If you have an Android phone, you can use the XDrip+ app to set as many level alert as you want to keep you proactively informed as to your glucose level,

Second, check the setting under My Pump/Personal Profiles/Pump Settings/Basal Limit. If it is too low or high that can make Control IQ overly insensitive or aggressive responding to rebounds with basal increases (I’ve set mine to twice my highest basal level.)

Third, the CFs in your profile directly change how aggressive Control IQ is at auto-bolusing. If it is too high, the auto-bolus delivered will be reduced from 60% of what’s needed to something less, and the rise will go higher. Lowering the number increases the insulin delivered for all boluses during that interval.

When I see an auto-bolus has happened, I expect to need to do a manual bolus later, and I try to figure out why my BG rose faster than my programmed response.

There are pumps that have algorithms that aitomatically calculate the numbers that determine how well Control IQ works. The clinical trials of these pumps have overall results that match the Tandem pump - 80% of the users have A1Cs over 8%. The FDA accepts these because that’s a 0.5% improvement over not using a pump.

But that level of hands-off “control” isn’t good enough to meet the AACE’s or ADA’s minimum targets. An 80% failure rate isn’t good. No matter what pump system is used there will be work required to get a “passing” A1C and more to get an “A”.

Thanks, Pstud123, for this advice. Honestly, my SD is 29-30. I think that reflects my inability to “refine my lifestyle” as you say! :blush: Nonetheless my TIR is 93-95% so I don’t feel like a complete failure, and A1Cs run 6.3-6.5. I will only be using the t-slim for another couple of weeks at this point, but I am going to try a couple of your suggestions to see how that goes! I have been using sleep mode 24/7 for several months now and that seems to work better for me that daytime regular CTRL-IQ. Thanks again.

Hopefully you are in the trial or rental period with the t:slim so you won’t need to fight with your insurer for a different one to be covered.

If sleep mode works better than CIQ for you, you might do better turning off Control IQ completely and use manual mode to figure out what basic settings are wrong. With any algorithm, garbage in, garbage out.

It takes time to adjust a pump to you and for you to adjust to it. The most efficient way is for you to become more consistent and predictable long enough that you can figure out how a CGM and pump react. That’s the best way to figure out how to tweak any pumps settings. Loop systems that haven’t user refinement controls, put you at the mercy of a black box dictator, not the beneficiary of an obedient, predictable and responsive tool working as your servant.

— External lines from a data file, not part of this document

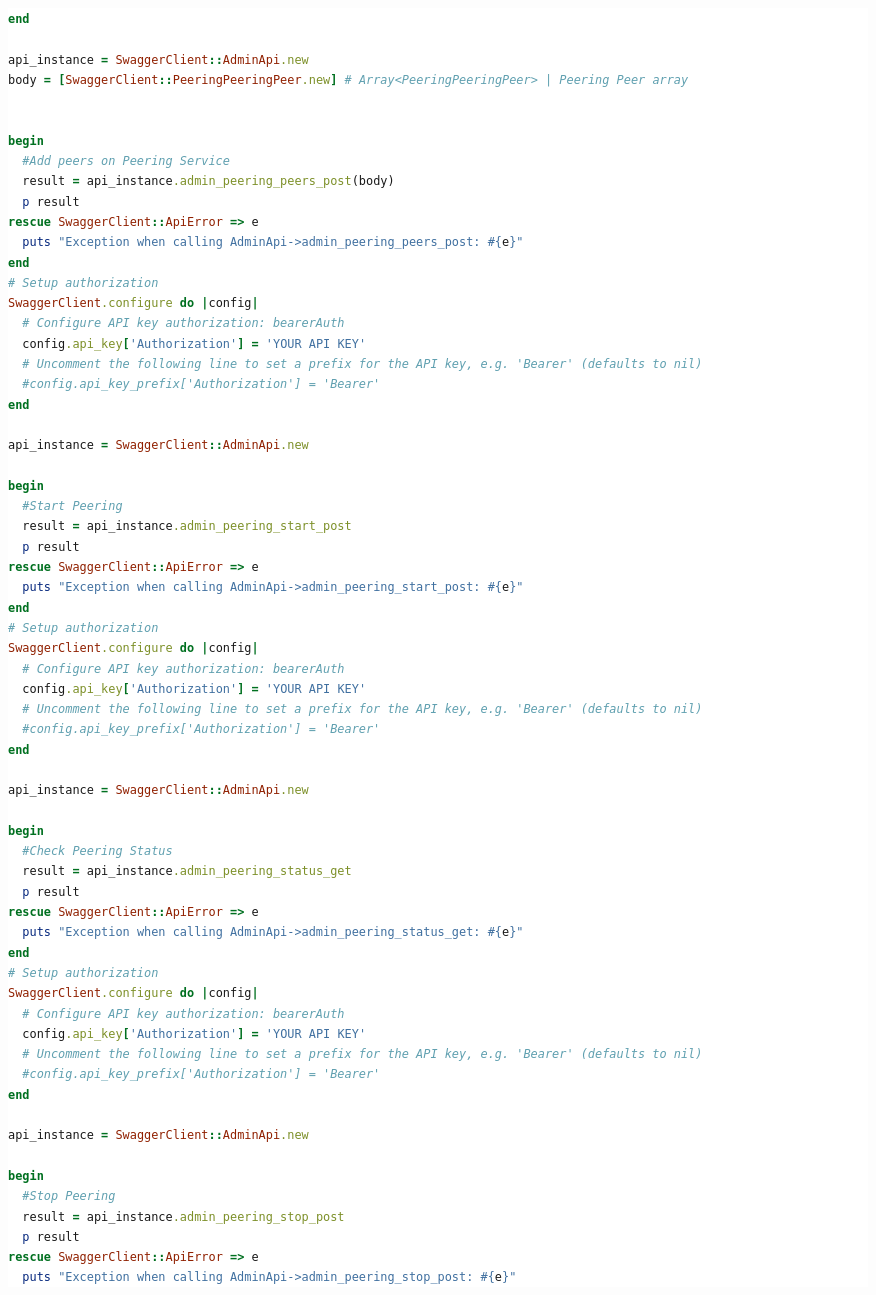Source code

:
 ```ruby
end

api_instance = SwaggerClient::AdminApi.new
body = [SwaggerClient::PeeringPeeringPeer.new] # Array<PeeringPeeringPeer> | Peering Peer array


begin
  #Add peers on Peering Service
  result = api_instance.admin_peering_peers_post(body)
  p result
rescue SwaggerClient::ApiError => e
  puts "Exception when calling AdminApi->admin_peering_peers_post: #{e}"
end
# Setup authorization
SwaggerClient.configure do |config|
  # Configure API key authorization: bearerAuth
  config.api_key['Authorization'] = 'YOUR API KEY'
  # Uncomment the following line to set a prefix for the API key, e.g. 'Bearer' (defaults to nil)
  #config.api_key_prefix['Authorization'] = 'Bearer'
end

api_instance = SwaggerClient::AdminApi.new

begin
  #Start Peering
  result = api_instance.admin_peering_start_post
  p result
rescue SwaggerClient::ApiError => e
  puts "Exception when calling AdminApi->admin_peering_start_post: #{e}"
end
# Setup authorization
SwaggerClient.configure do |config|
  # Configure API key authorization: bearerAuth
  config.api_key['Authorization'] = 'YOUR API KEY'
  # Uncomment the following line to set a prefix for the API key, e.g. 'Bearer' (defaults to nil)
  #config.api_key_prefix['Authorization'] = 'Bearer'
end

api_instance = SwaggerClient::AdminApi.new

begin
  #Check Peering Status
  result = api_instance.admin_peering_status_get
  p result
rescue SwaggerClient::ApiError => e
  puts "Exception when calling AdminApi->admin_peering_status_get: #{e}"
end
# Setup authorization
SwaggerClient.configure do |config|
  # Configure API key authorization: bearerAuth
  config.api_key['Authorization'] = 'YOUR API KEY'
  # Uncomment the following line to set a prefix for the API key, e.g. 'Bearer' (defaults to nil)
  #config.api_key_prefix['Authorization'] = 'Bearer'
end

api_instance = SwaggerClient::AdminApi.new

begin
  #Stop Peering
  result = api_instance.admin_peering_stop_post
  p result
rescue SwaggerClient::ApiError => e
  puts "Exception when calling AdminApi->admin_peering_stop_post: #{e}"
```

I find it’s easier to live with something mediocre that can be trained or adjusted to more match my needs and make small adjustments to my behavior than to live with something potentially great that was optimized for someone else and can’t be adjusted. That is as true with machines as it is with mates. You can get great results by making compromises, horrible ones when something or someone won’t.

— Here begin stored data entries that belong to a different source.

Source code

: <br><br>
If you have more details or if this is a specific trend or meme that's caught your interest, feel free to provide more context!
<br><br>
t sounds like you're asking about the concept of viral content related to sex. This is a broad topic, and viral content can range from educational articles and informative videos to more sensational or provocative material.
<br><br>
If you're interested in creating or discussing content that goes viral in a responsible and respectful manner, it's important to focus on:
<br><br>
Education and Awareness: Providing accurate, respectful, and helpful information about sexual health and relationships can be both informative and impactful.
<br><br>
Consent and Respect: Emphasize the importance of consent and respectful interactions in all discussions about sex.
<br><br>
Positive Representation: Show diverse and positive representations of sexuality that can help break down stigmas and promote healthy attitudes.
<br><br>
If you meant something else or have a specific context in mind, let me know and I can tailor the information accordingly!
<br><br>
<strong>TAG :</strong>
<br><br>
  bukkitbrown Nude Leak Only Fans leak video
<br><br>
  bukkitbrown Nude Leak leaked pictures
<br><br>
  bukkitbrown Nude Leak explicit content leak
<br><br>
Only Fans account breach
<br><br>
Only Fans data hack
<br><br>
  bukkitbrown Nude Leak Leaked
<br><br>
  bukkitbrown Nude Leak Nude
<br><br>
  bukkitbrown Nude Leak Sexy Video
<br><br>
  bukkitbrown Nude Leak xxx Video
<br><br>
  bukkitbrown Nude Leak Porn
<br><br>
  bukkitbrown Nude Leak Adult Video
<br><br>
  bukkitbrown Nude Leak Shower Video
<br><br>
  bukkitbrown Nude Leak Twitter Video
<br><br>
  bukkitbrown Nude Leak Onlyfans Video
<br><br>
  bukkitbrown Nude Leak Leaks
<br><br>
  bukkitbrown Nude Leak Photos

eg I got my biggest improvement in SD by setting my carbs per meal to 40 grams and scrupulously using a digital scale and labels to just make sure that was exactly what I was eating. Any number would have work, 40 was a 10% reduction from what I had been eating on average previously and I wanted to lose about 10% of my weight.

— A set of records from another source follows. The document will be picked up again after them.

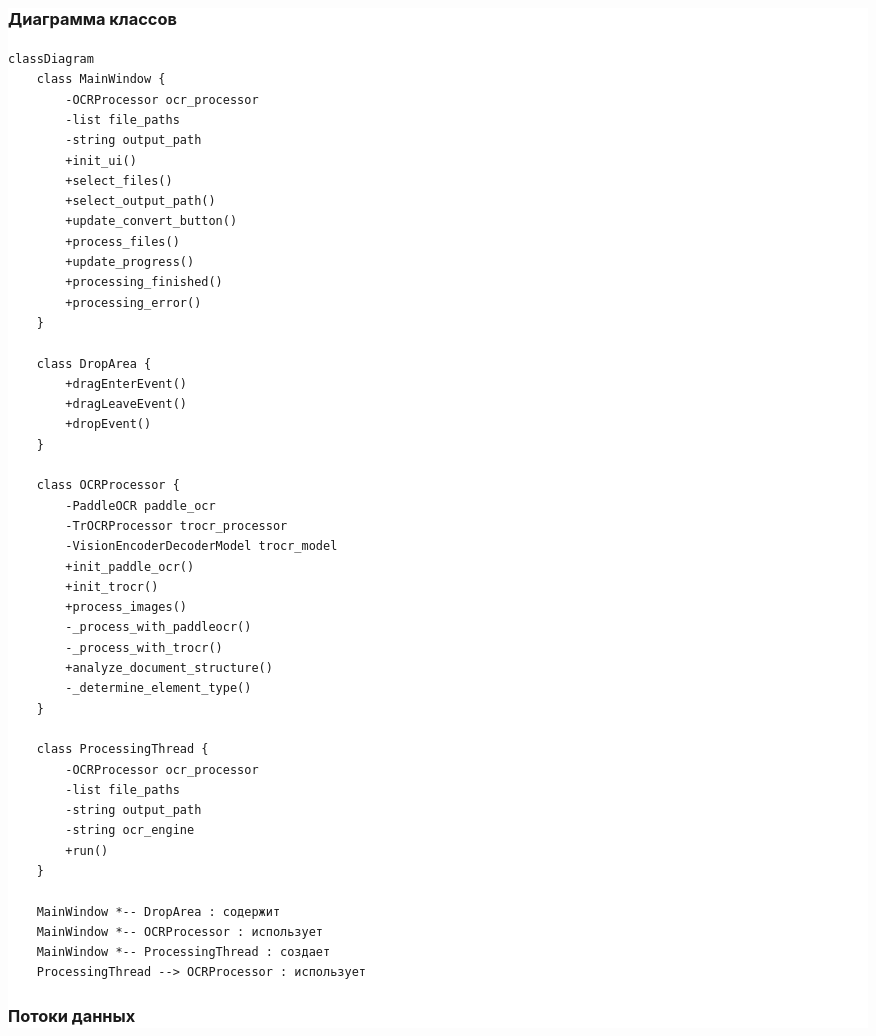 ### Диаграмма классов

```mermaid
classDiagram
    class MainWindow {
        -OCRProcessor ocr_processor
        -list file_paths
        -string output_path
        +init_ui()
        +select_files()
        +select_output_path()
        +update_convert_button()
        +process_files()
        +update_progress()
        +processing_finished()
        +processing_error()
    }
    
    class DropArea {
        +dragEnterEvent()
        +dragLeaveEvent()
        +dropEvent()
    }
    
    class OCRProcessor {
        -PaddleOCR paddle_ocr
        -TrOCRProcessor trocr_processor
        -VisionEncoderDecoderModel trocr_model
        +init_paddle_ocr()
        +init_trocr()
        +process_images()
        -_process_with_paddleocr()
        -_process_with_trocr()
        +analyze_document_structure()
        -_determine_element_type()
    }
    
    class ProcessingThread {
        -OCRProcessor ocr_processor
        -list file_paths
        -string output_path
        -string ocr_engine
        +run()
    }
    
    MainWindow *-- DropArea : содержит
    MainWindow *-- OCRProcessor : использует
    MainWindow *-- ProcessingThread : создает
    ProcessingThread --> OCRProcessor : использует
```

### Потоки данных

With that variable fixed, I used dietary fiber to even out my digestion, and dietary fat and protein to slow post-prandial rises and durations of peaks. After 3 months I had standardized menus with just my favorite things to eat. Then everything stabilized. Last and I figured out what vitamins and minerals I needed that I wasn’t getting enough of. (It would have been smarter to do this continuously, but I’m a linear thinker).

After 18 months living with G6 and t:slim CIQ, I pretty much run on “auto-pilot”. Since I’m retired , my biggest remaining problems are sensor “failures” from degrading sites and remembering to eat on schedule.